I hope someone knows the answer. I have a new Levo the 4500 dollar one. It comes with a 460Wh, 40x3.2Ah, battery but I was told they make another that is 504Wh, 40x3.5Ah. I'm told this second battery will also work even though I my bike came with a different battery. I was also told it would give me about 20% more life (not interested in going any faster). They have a black Friday sale going on today so I'm going to go ahead and buy it but if I find out it doesn't work I can return it. Does anyone know if these batteries are interchangeable?


----------



## rider95 (Mar 30, 2016)

Call Luna Cycle can help you


----------



## Gutch (Dec 17, 2010)

I would assume so, they come on the same identical frames. I would talk to Speshy, but 99% certain.


----------



## rider95 (Mar 30, 2016)

The WH is Amp Hour AH is how much the tank can hold bigger the AH gives you more range, you don't have to buy a Levo battery unless it has to do with your warranty . How much is the bigger Levo battery??


----------



## Pain Freak (Dec 31, 2003)

rider95 said:


> The WH is Amp Hour AH is how much the tank can hold bigger the AH gives you more range, you don't have to buy a Levo battery unless it has to do with your warranty . How much is the bigger Levo battery??


460Wh, 40x3.2Ah

versus

504Wh, 40x3.5Ah


----------



## fos'l (May 27, 2009)

PF, The two battery packs are the same size. Each is 10s, 4p which means 10 batteries in series and 4 strings in parallel (total 40 batteries). The difference between 504 wh and 460wh is the difference in the individual cell amperage of 3.5 vs 3.2. There is no reason why they aren't interchangeable, but the "bigger" one will only provide about 10% "more fuel in the tank". Not worth it IMO.


----------



## Gutch (Dec 17, 2010)

Interesting. Thanks for sharing that knowledge, I had no idea.


----------



## fos'l (May 27, 2009)

The 18650 cells (named this way since they are 18mm in diameter and 65mm in length) used to have about 2.0 a/h each, but are up to about 3.5 for the same size now. 
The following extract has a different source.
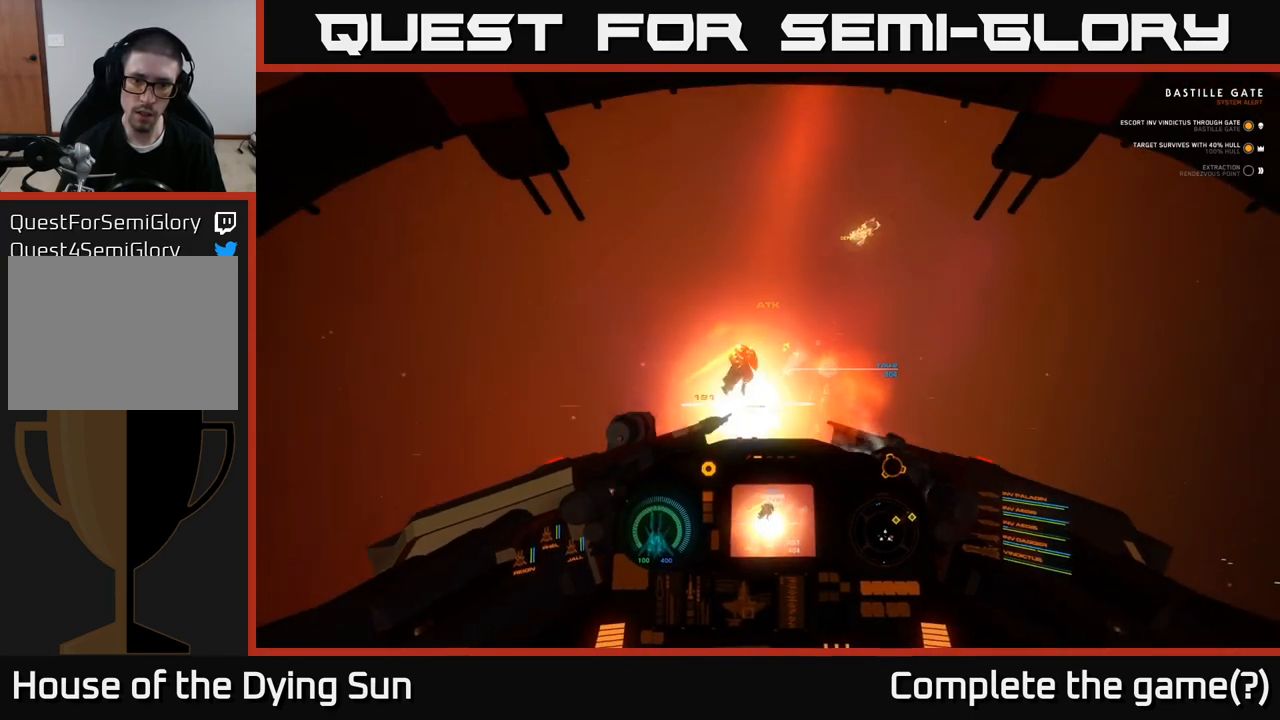
{"buttons": ["L3"], "left_stick": "center", "right_stick": "down", "events": [[50, "right_stick", "up-right"], [183, "right_stick", "center"], [350, "L3", "down"], [367, "right_stick", "down"]]}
w/h = a/h X V so 3.2 X 4 ("strings") X 36 = 460 & 3.5 X 4 X 36 = 504

w/h are "how much fuel is in the tank" , and in this case differs by about 10%

Usually, all else being equal, higher a/h will provide somewhat better acceleration, but the same top speed, which, all else being equal is proportional to V (with attendant losses from more friction etc at higher speeds).


----------



## fos'l (May 27, 2009)

Last thing to help confuse is that most Lithium batteries (LiFePO4 a notable exception) are charged to 4.2V so a 10s pack is 42V hot off the charger, and the battery management system shuts off the pack at 3.3V or so. The drop in power near the end of the range is noticeable. Battery life is extended markedly if the batteries are charged to 80% of "full" and discharged to only 20%; this is how Tesla is able to offer an 8 year warranty while many Li kit batteries are essentially dead in three or four years.


----------



## Gutch (Dec 17, 2010)

Are you suggesting better life from my ebikes by charging no more than 80% and no less than 20%?


----------



## fos'l (May 27, 2009)

Not me, that's what the experts say; the happy medium for me on the one bike battery that I can control at this time is to leave at 40 - 80% and if need be to charge to 100% before the ride.


----------



## NEPMTBA (Apr 7, 2007)

I was told by the Ian the Spechy demo guy that more expensive Levo has a better battery, and yes as far as I know they interchange.


----------



## fos'l (May 27, 2009)

It's possible, "probably probable" the individual cells are "better" on the more expensive system. I think (but could be wrong) the Panasonic GA cells are 3.5 a/h, and arguably the best available; of course, for batteries that could be this week). Still not worth the grand or so cost IMO until the other battery needs replacement.


----------



## Giant Warp (Jun 11, 2009)

I found out that a new battery does not come with the lower pin and skid plate. The parts can be changed over from one battery to another, but it is a pain in the neck. If you are going to get another battery then I would plan on ordering the parts so you can do a quick battery swap when necessary. I also did a ride once with a spare battery in my camelback. Very large and heavy is all I can say. LOL


----------



## NEPMTBA (Apr 7, 2007)

Ya might as well go for it once your into buying another bat-tree...
...I believe complete bat weight is 6.4 pounds. 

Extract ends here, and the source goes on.